Last week, Boris showed further signs of eco delusion when he announced grand-sounding plans for the Congestion Charge zones to be transformed into “Ultra Low Emission Zones.” Which sounds great on the surface. Except that trucks will be exempt from any restrictions. Oh, and this won’t come into effect until 2020. How useful.

His green credentials took a further nosedive in a ridiculous, science-denying column on climate change for The Telegraph last month. His incoherent rant featured reminiscences from his childhood, random observations from his bicycle, the admission that he was no expert, quotes from scientists that he didn’t know whether or not to believe, and the conclusion that all this chuffing snow means that climate change might be a big load of hooey.

And while Boris loves to tell the world that he has the best job in the world as mayor of London, it is indeed curious that he has taken time out of London this week to pop up to Eastleigh for a spot of Conservative campaigning.

The Eastleigh by-election, caused by the embarrassing downfall of Lib-Dem moron Chris Huhne, features the socially conservative Maria Hutchings as the Tory candidate. Despite being at odds with Hutchings on the issue of marriage equality, Boris felt that the best use of his time was a spot of campaigning miles away from the capital.

Tragically, the Tories believe that getting Boris out on the hustings for Hutchings will be a vote-winner. And, hey, who wouldn’t be swayed by his persuasive words, as quoted by Torcuil Crichton, The Daily Record’s Westminster editor: “It is our constitutional duty to kick the Lib Dems in the … well, do they have any?”

What a statesman.

Boris may say over and over again that he has no ambitions to be an MP again but he has a funny way of showing it. In 2011, David Cameron was quoted as saying his “number one priority” for 2012 was to ensure Boris remained mayor of London. Perhaps Cameron fears that a BoJo return to Westminster would be a threat to his leadership. Or Cameron has become so London-centric that he really doesn’t care about the rest of Britain, with the possible exception of Chipping Norton.
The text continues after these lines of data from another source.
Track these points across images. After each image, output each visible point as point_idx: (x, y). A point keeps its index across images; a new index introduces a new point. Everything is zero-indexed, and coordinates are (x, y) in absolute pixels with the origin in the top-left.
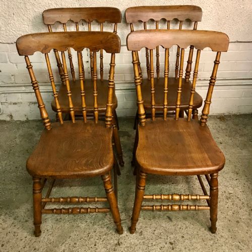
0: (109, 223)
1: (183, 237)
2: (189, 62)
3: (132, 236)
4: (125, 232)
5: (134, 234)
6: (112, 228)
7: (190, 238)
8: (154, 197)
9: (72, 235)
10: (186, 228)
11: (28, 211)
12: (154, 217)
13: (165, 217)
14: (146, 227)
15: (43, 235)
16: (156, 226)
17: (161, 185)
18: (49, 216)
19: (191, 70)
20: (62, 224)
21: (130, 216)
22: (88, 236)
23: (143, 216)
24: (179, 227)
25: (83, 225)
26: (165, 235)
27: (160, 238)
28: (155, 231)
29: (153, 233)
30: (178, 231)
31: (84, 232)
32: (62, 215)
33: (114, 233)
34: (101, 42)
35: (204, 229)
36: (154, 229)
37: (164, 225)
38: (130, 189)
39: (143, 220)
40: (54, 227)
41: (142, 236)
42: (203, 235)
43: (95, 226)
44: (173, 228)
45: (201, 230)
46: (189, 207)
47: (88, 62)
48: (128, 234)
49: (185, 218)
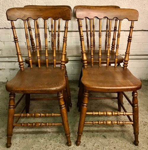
0: (61, 139)
1: (115, 148)
2: (114, 39)
3: (78, 147)
4: (73, 145)
5: (79, 146)
6: (63, 142)
7: (120, 149)
8: (94, 113)
9: (34, 146)
10: (117, 142)
11: (3, 132)
12: (93, 136)
13: (101, 136)
14: (88, 142)
15: (12, 146)
16: (95, 141)
17: (97, 117)
18: (18, 135)
19: (115, 44)
20: (27, 139)
21: (76, 135)
22: (46, 147)
23: (86, 135)
24: (112, 142)
25: (42, 140)
26: (102, 147)
27: (98, 148)
28: (94, 144)
29: (93, 146)
30: (111, 144)
31: (43, 144)
32: (27, 134)
33: (64, 145)
34: (60, 13)
35: (129, 143)
36: (94, 143)
37: (101, 141)
38: (76, 119)
39: (85, 138)
40: (21, 141)
41: (85, 147)
42: (130, 147)
43: (51, 141)
44: (107, 142)
45: (128, 143)
46: (118, 122)
47: (50, 42)
48: (75, 146)
49: (116, 137)
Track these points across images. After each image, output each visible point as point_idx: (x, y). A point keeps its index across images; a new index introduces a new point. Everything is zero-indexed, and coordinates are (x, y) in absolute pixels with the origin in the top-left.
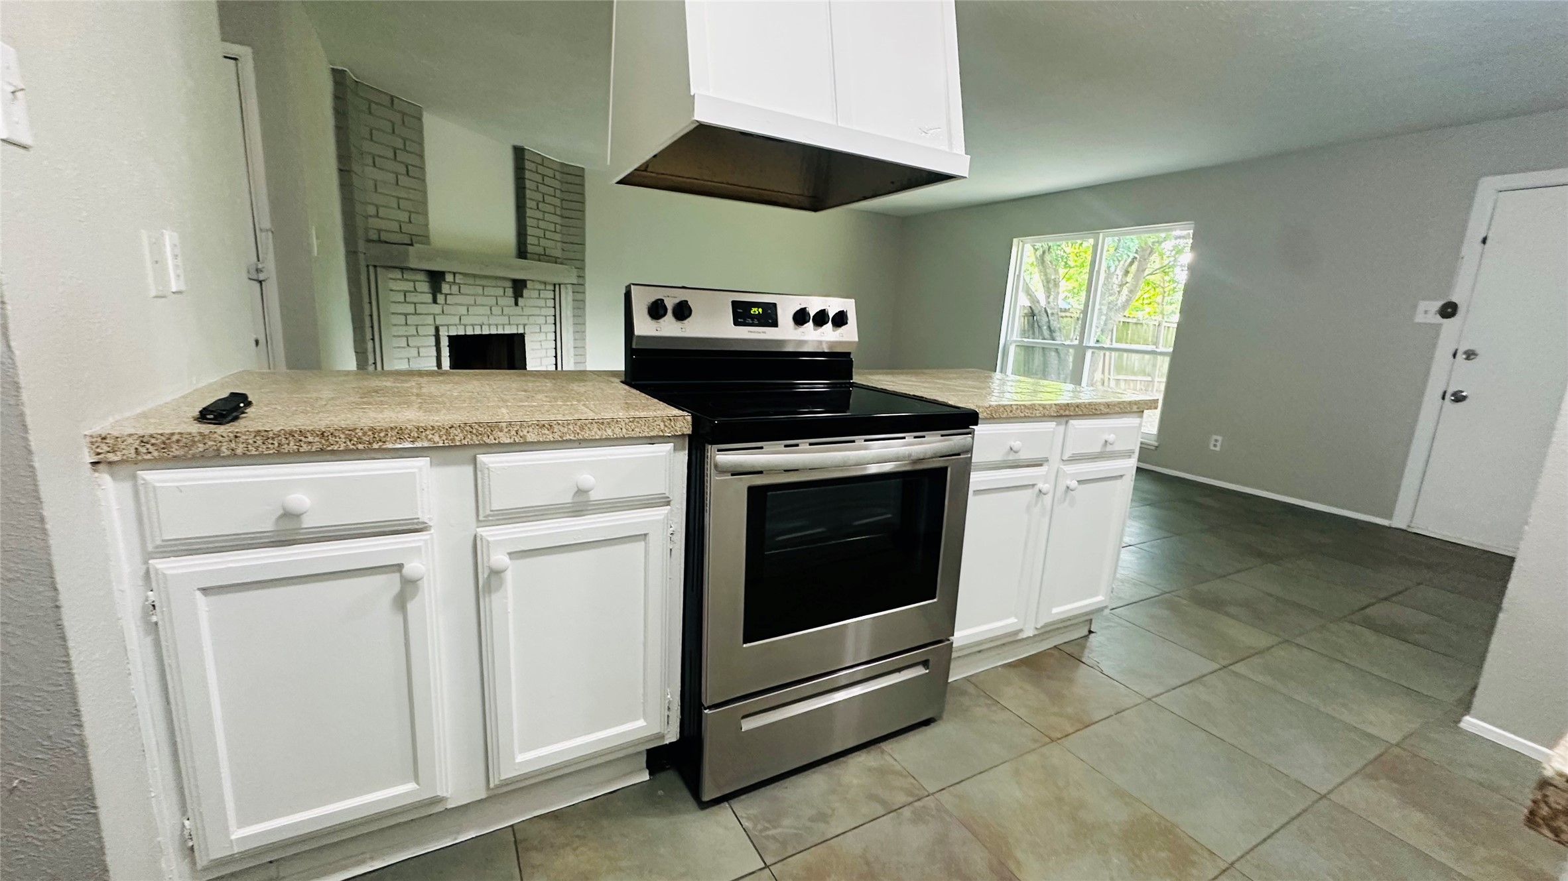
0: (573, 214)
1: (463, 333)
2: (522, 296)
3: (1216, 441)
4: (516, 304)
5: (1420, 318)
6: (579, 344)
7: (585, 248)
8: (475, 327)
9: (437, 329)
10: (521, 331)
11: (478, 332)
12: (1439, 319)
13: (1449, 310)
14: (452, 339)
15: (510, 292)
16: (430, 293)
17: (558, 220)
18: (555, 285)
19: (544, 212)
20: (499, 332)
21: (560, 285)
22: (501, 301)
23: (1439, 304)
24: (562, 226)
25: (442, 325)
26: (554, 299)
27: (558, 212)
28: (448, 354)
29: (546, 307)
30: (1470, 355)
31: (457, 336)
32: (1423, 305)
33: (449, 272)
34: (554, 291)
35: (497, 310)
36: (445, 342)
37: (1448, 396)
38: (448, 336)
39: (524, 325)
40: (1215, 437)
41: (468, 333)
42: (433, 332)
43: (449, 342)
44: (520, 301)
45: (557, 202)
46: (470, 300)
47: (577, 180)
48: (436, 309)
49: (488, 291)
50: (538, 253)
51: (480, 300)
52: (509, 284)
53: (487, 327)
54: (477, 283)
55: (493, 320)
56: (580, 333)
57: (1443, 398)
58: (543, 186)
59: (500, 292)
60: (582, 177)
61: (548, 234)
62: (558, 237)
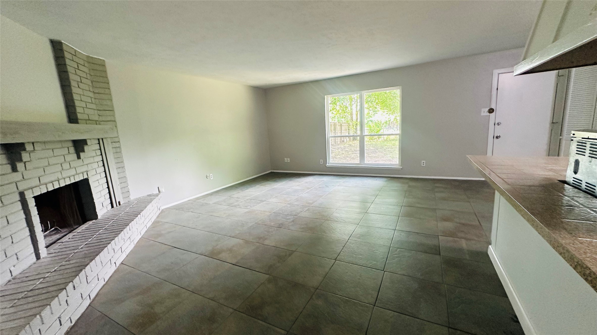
0: (102, 91)
1: (46, 191)
2: (83, 151)
3: (423, 163)
4: (79, 157)
5: (483, 114)
6: (122, 175)
7: (115, 113)
8: (54, 183)
9: (22, 195)
10: (86, 177)
11: (57, 186)
12: (488, 114)
13: (491, 111)
14: (38, 199)
15: (72, 150)
16: (9, 164)
17: (91, 95)
18: (99, 139)
19: (83, 89)
20: (72, 182)
21: (102, 139)
22: (69, 158)
23: (487, 109)
24: (95, 99)
25: (26, 190)
26: (100, 149)
27: (91, 90)
28: (37, 213)
29: (97, 156)
30: (498, 124)
31: (41, 195)
32: (483, 110)
33: (28, 142)
34: (99, 143)
35: (66, 166)
36: (32, 204)
37: (495, 137)
38: (34, 197)
39: (87, 172)
40: (423, 161)
41: (49, 190)
42: (18, 198)
43: (36, 202)
44: (82, 154)
45: (89, 82)
46: (44, 163)
47: (101, 68)
48: (16, 176)
49: (57, 152)
50: (85, 119)
51: (52, 161)
52: (71, 144)
53: (63, 180)
54: (47, 147)
55: (65, 174)
56: (121, 168)
57: (494, 138)
58: (78, 70)
59: (65, 151)
60: (104, 66)
61: (89, 106)
62: (94, 106)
Either way, it would appear Cameron is happy to keep a faux eco warrior in charge of London. A faux eco warrior who put up bus and tube fares again with minimal protest.

But as long as people keep falling for his alleged charms and have no issue with voting for a man widely viewed as a lovable buffoon, there’ll be no breaking free of party politics at local government level any time soon. And the capital’s attempt at democracy will be more like an idiocracy. Boris voters of London, you have the mayor you deserve.